Somewhat contrary to what my colleagues and I often hear from our clients, a recently released report indicates increased overall satisfaction among homeowners who filed a property damage claim, according to the J.D. Power 2014 Property Claims Satisfaction Study released this week.1

While it has been over 23 months since Superstorm Sandy hit the Northeast, its effects are still being felt in the insurance industry, where customers are expressing their relative dissatisfaction with the claims process. Satisfaction among those who filed a claim for damage caused by Superstorm Sandy averages just 830 in 2014, down from 846 among Sandy-related claimants surveyed shortly after the storm. Overall, however, satisfaction among homeowners insurance customers who filed a property claim between April 2012 and January 2014 averages 840 (on a 1,000-point scale)—up from 836 in the 2013 study.

Factors and Findings

The study indicates several factors that lead to policyholder satisfaction, and/or lack thereof. "Starting at the time of first notice of loss, the study notes, it is crucial for insurers to keep claimants informed of their claim, the estimate of damages, the settlement amount, when work will begin and when it will be completed," said Jeremy Bowler, senior director of the insurance practice at J.D. Power. "When major storms hit and insurers have to rely on third parties to assist in managing the large number of claims, service levels often deteriorate fast as each insurer has their own processes and approval requirements. This can sometimes lead to significantly extended claim cycle times."2 The 2014 study found that 15% of all claims reported involved a third-party damage inspection, down 5% from the 2013 study.

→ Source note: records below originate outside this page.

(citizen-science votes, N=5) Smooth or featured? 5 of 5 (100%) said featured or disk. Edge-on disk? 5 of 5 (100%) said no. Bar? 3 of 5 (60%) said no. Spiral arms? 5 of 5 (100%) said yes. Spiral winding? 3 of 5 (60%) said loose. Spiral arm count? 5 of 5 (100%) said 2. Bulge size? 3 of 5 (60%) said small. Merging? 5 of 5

The study also noted the following key findings:

  1. When insurance companies effectively communicate with claimants, those claimants are less likely to escalate their claim to a supervisor. When a supervisor becomes involved, overall customer satisfaction drops by more than 160 index points.
  2. Timeliness of the communication also plays a role in whether or not a claim gets escalated. For example, if the settlement terms are provided to the claimant within one day of first notice of loss, only 6 percent of customers escalate the claim. The rate of escalation increases to 13 percent if the claimant is informed within one week and increases to 18 percent if it takes more than one week.
  3. Nearly one-fourth (23%) of claimants 21 to 40 years old escalate their claim to a supervisor, compared with 8% of claimants 41-65.

Carrier Rankings

Wondering where your property damage insurance carrier ranks in the 2014 study? According to the J.D Power Property Claims Satisfaction Study, carriers rank as follows for 2014 policyholder satisfaction:

Motivational Poster of the Day

1 See,
2 Id.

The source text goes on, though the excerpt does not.